Article by: Perry Romanowski
A contributor on the cosmetic science forum alerted me to a story in which I was quoted about the biology of gray hair. I appreciated finding out about it because the reporter didn’t tell me that it where it was going to be published. Then it occurred to me that it would be helpful for cosmetic chemists to know how to interact with reporters, radio, tv and other media people. So, here are some tips that I’ve picked up over the years.
Get questions in writing
Reporters typically don’t want you to “prepare” for an interview as they look for spontaneous answers. But when you are answering questions about complicated scientific topics, it’s always better to have a list of questions in front of you. This will help build your confidence in the responses you know off the top of your head and will also give you a chance to quickly look something up if you aren’t sure.
Don’t make things up
Just because a reporter sends you a list of questions that doesn’t mean they won’t have other questions. If you are unsure about an answer, it is better to say “I’m not sure about that, let me look it up,” than to make something up. Remember, what you tell them will likely be put up on the web or in a magazine and that can last for a long time.
Get your message out
While reporters are interviewing you for their story, be sure to get something out of the interaction for yourself. Ideally, you will have some kind of message you are trying to communicate. Work this into your answers. Even if the question is only tangentially related to a message you want to spread, steer the answer to your message.
Know how to be attributed
Reporters will often ask you how you want to be attributed. If you are a cosmetic chemist consultant, then you’ll want to come up with some title like ‘independent cosmetic chemist’ or ‘cosmetic formulator’ or something. If you work for a company, you frequently will have to have the attribution go to your company.
Get a link included
Incidentally, if you have a website and the story is being written for the web be sure to ask for them to put a link to your website. This is particularly important for bloggers and cosmetic chemist consultants. Whenever I am quoted I always try to get a link to Chemists Corner.

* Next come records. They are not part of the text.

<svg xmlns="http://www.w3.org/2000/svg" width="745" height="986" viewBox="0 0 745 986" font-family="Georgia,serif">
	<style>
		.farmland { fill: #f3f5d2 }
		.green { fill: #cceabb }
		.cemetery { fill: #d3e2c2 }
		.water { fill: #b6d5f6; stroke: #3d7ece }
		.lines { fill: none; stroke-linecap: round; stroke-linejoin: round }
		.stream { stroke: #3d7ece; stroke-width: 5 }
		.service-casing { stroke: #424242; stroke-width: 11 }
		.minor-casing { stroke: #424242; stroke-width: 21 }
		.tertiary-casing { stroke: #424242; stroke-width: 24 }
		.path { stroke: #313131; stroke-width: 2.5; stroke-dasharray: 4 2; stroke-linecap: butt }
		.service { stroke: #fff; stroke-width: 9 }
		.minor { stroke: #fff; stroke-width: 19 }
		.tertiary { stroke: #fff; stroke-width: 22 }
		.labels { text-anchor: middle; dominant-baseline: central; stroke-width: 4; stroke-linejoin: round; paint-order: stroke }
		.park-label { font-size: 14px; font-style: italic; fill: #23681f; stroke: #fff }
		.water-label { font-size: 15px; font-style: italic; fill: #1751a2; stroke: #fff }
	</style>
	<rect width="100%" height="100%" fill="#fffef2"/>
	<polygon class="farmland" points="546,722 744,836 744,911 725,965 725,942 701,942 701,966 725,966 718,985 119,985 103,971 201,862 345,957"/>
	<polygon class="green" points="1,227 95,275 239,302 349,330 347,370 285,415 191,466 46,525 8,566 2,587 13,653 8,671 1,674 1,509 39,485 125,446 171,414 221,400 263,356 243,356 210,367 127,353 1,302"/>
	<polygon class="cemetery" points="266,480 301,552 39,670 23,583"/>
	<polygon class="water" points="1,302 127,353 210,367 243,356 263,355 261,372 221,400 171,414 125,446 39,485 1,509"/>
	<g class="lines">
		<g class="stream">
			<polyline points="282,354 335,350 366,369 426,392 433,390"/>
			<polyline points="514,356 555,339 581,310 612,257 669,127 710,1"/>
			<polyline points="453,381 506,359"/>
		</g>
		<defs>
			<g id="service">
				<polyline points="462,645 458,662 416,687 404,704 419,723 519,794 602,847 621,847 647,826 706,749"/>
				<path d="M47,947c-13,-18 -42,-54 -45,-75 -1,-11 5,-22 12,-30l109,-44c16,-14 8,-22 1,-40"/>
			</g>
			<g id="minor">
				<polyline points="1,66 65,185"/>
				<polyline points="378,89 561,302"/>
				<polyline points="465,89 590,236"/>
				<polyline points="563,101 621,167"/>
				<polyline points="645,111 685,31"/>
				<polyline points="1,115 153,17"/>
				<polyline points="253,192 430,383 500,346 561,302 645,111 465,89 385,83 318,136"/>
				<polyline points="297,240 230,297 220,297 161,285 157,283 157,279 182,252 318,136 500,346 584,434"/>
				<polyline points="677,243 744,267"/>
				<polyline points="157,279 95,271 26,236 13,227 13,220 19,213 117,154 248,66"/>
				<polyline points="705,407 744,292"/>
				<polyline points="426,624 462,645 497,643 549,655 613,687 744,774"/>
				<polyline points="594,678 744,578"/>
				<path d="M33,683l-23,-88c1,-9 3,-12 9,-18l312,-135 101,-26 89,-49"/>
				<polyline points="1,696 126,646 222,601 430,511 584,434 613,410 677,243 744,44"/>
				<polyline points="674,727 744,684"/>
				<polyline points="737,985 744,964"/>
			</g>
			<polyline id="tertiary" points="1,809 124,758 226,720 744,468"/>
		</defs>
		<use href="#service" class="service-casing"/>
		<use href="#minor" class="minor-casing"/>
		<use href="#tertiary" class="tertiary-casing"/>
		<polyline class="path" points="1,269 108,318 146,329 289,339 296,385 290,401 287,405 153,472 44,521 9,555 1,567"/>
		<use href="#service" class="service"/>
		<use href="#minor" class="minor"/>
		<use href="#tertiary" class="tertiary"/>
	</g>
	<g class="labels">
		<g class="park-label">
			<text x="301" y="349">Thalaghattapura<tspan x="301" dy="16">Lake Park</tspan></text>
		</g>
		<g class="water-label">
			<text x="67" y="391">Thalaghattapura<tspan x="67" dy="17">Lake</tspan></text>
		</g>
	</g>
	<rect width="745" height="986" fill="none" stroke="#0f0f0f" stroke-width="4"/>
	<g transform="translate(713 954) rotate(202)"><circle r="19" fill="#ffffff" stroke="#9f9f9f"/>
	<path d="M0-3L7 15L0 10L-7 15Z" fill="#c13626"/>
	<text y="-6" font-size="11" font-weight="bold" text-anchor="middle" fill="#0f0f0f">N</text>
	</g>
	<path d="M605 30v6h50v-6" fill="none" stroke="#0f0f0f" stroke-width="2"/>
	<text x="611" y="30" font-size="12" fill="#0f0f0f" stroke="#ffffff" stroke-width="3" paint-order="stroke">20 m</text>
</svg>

Get a link for the article
Speaking of links, be sure to tell the reporter to alert you to the link for the article. You can then use this link in marketing materials for your consulting services, on your LinkedIn page or on your own media page. Links like this help establish you as an expert and lead to even more contacts.
Keep a list of reporter contacts
And while we’re on the subject of contacts, be sure to keep a list of all the reporters and media contacts that you make. When you have some project you want to publicize these are the people who can (and will) help you do that. If you are helpful to them, they are almost always helpful to you. Just be sure that when you pitch a new story to them, it is interesting and worthwhile to them.
Publicize your article
It’s not often that you get quoted so let your friends and family know. Encourage them to comment on the article too. This will help drive traffic to the web page and may help lead to other opportunities for you. Post the link to your LinkedIn page, Facebook and Twitter accounts.
You will be misquoted
Finally, be ready to be misquoted. Try as they might, reporters often don’t understand exactly what you are saying and you may be misquoted. This isn’t the end of the world but it can make you feel a bit uncomfortable if you aren’t ready for it. Don’t worry, all publicity is good publicity so even if the quote is a little (or a lot) off it’s more important that you got quoted.